** Text shown **
━━━━

- Court: Massachusetts Supreme Judicial Court
- Decided: 1836
- Cases cited: Somerset v Stewart

Case history
- Prior action: Decision in favor of plaintiffs.
- Subsequent action: Med Slater placed in the custody of a state-appointed guardian

Holding
- A citizen of any one of the United States where negro slavery is established by law, who comes into this State for any temporary purpose of business or pleasure, bringing a slave with him as a personal attendant, and stays some time, but does not acquire a domicil here, cannot restrain the slave of his liberty during his continuance here, and carry him out of this State against his consent.

Court membership
- Chief judge: Lemuel Shaw

Case opinions
- Decision by: Lemuel Shaw

= Commonwealth v. Aves =

1836 freedom suit in Massachusetts

Commonwealth v. Aves, 35 Mass. 193 (1836), was a case in the Massachusetts Supreme Judicial Court on the subject of transportation of slaves to free states. In August 1836, Chief Justice Lemuel Shaw ruled that slaves brought to Massachusetts "for any temporary purpose of business or pleasure" were entitled to freedom. The case was the most important legal victory for abolitionists in the 1830s and set a major precedent throughout the North.

== History ==

In 1836, Mary Aves Slater of New Orleans went to Boston to visit Thomas Aves, her father. She brought with her a six-year-old girl named Med who, under Louisiana law, was considered the property of Slater's husband, Samuel Slater. When members of the Boston Female Anti-Slavery Society learned that an enslaved girl was staying in Boston, they hired attorney Rufus Choate to bring the matter to court. Choate was joined by abolitionist attorneys Ellis Gray Loring and Samuel E. Sewall.

A writ of habeas corpus was served on Thomas Aves, the owner of the house where Med was staying. It was served in the name of a male abolitionist, Levin H. Harris, because it was considered unseemly in those days for women to take part in public affairs. On August 21, 1836, the case was brought before Chief Justice Lemuel Shaw of the Massachusetts Supreme Judicial Court.

Benjamin Robbins Curtis, later known for his dissent in the Dred Scott decision, represented Aves. Curtis argued that the doctrine of comity required Massachusetts to respect the laws of Louisiana, and therefore Mrs. Slater should be allowed to bring Med home with her.

━━━━

** Work instruction 1 **
List every attorney named in the article on Commonwealth v. Aves.
** Work instruction 2 **
Decide whether each statement agrees with the article on Commonwealth v. Aves, and answer yes or no with the deciding words: (a) Med was six years old when she was brought to Boston. (b) The writ of habeas corpus was served in the name of a woman from the Boston Female Anti-Slavery Society. (c) Benjamin Robbins Curtis represented Thomas Aves.
** Work instruction 3 **
Continue the article on Commonwealth v. Aves from where it stops.

** Supplied information **

━━━━

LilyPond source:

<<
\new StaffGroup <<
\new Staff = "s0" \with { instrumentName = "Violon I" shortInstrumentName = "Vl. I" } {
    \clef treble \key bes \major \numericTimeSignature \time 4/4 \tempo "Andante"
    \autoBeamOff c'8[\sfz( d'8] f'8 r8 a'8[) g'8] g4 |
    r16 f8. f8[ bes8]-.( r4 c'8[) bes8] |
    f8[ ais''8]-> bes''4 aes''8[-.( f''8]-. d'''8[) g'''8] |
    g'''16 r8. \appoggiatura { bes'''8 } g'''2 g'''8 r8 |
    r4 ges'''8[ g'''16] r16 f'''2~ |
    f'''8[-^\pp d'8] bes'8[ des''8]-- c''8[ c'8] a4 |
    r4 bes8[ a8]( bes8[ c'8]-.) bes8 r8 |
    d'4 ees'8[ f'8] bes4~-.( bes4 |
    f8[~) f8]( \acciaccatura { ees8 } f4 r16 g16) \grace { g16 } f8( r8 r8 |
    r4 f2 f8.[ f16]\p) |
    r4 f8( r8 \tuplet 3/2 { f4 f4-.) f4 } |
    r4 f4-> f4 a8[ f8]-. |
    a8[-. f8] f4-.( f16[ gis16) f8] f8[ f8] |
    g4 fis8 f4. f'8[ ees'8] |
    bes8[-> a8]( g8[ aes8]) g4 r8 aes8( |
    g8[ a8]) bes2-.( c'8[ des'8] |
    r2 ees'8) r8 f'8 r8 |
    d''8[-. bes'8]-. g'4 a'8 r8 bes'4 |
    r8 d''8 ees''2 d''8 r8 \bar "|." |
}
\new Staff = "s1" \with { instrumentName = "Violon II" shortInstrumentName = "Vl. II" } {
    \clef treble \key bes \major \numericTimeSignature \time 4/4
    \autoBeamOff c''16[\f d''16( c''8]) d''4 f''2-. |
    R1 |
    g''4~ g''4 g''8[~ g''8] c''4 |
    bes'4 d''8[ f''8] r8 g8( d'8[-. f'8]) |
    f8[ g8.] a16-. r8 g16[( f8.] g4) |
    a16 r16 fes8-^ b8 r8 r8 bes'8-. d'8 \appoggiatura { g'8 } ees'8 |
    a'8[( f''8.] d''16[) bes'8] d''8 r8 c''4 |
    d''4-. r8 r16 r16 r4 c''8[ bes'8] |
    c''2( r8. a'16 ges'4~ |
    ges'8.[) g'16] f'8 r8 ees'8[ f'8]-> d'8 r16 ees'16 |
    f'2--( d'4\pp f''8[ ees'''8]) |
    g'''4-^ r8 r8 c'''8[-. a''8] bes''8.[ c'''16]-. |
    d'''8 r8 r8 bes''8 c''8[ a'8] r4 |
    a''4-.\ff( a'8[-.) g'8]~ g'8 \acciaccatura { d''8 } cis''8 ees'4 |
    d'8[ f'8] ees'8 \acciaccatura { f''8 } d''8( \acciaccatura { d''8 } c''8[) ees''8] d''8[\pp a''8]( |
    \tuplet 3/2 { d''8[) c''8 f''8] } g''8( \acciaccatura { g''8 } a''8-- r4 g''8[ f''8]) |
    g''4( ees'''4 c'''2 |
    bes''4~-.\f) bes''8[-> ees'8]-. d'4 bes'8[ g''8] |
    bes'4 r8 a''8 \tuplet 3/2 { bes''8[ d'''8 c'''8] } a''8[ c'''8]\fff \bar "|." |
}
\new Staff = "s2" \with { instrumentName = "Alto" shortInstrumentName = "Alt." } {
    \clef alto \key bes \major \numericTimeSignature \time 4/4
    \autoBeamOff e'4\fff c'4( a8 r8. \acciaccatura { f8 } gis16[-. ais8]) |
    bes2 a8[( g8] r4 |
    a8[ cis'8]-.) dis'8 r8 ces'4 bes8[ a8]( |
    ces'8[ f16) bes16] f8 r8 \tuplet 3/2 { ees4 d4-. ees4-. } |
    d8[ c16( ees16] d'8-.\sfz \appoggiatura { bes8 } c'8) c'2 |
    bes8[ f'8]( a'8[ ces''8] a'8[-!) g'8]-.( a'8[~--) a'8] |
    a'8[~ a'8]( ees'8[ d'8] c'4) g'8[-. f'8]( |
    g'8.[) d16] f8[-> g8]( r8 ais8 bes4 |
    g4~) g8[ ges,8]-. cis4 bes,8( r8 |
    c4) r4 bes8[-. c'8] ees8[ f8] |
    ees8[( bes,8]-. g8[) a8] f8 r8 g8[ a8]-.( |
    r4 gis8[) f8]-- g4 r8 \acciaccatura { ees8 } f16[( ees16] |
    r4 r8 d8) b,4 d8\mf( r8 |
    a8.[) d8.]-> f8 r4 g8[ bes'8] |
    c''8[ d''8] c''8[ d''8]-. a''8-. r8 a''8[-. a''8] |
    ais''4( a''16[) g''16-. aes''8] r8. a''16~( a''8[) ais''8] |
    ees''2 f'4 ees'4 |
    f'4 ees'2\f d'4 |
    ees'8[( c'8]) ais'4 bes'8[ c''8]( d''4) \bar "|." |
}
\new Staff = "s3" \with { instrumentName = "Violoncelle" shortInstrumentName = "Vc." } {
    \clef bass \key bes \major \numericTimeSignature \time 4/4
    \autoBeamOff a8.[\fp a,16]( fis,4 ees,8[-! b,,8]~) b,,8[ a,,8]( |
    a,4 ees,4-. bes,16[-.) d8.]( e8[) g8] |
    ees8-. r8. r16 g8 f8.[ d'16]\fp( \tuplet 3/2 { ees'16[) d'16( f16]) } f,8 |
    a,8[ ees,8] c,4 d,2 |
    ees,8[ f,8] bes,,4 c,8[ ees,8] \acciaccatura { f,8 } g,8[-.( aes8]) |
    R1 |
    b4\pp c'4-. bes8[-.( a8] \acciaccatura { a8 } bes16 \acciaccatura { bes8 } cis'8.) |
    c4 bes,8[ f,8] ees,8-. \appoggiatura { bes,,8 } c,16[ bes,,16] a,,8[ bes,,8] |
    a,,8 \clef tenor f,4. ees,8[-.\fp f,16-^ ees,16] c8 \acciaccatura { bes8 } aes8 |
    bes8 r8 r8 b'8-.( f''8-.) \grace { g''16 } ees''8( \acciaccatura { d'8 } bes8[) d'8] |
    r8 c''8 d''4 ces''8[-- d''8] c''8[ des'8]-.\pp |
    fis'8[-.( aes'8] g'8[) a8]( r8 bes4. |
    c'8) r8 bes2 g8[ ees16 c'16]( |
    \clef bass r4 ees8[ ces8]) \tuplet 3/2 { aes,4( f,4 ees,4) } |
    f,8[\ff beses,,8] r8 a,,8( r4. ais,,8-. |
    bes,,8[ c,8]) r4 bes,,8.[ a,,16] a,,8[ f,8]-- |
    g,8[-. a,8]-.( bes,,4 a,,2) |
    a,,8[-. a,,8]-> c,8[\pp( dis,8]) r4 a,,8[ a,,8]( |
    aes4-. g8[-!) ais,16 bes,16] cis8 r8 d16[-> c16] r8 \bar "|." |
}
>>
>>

━━━━

** Task output 1 **
Rufus Choate, Ellis Gray Loring, Samuel E. Sewall, Benjamin Robbins Curtis

** Task output 2 **
(a) Yes: "a six-year-old girl named Med"
(b) No: "It was served in the name of a male abolitionist, Levin H. Harris"
(c) Yes: "Benjamin Robbins Curtis, later known for his dissent in the Dred Scott decision, represented Aves."

** Task output 3 **
Loring argued that the comity principle did not apply "in doubtful cases," and that there was no consensus on slavery; England and several other European nations had a policy of "disregarding the lex loci in the case of slaves," giving them "immediate and entire liberty" when they were brought there from another country. He characterized slavery as immoral, and expounded on the commonwealth's longstanding commitment to liberty.

When giving his opinion, Shaw discussed several precedents in international law, including the British case of Somerset v. Stewart (1772), and the abolishment of slavery in Massachusetts. The only people who could be treated as slaves in Massachusetts, he reasoned, were fugitive slaves, and then only because the U.S. Constitution specifically required it. Therefore, Med had become free as soon as her alleged owner voluntarily brought her to Massachusetts. He cited several cases demonstrating that even in Southern states it was understood that a slave became free when voluntarily brought to a free state.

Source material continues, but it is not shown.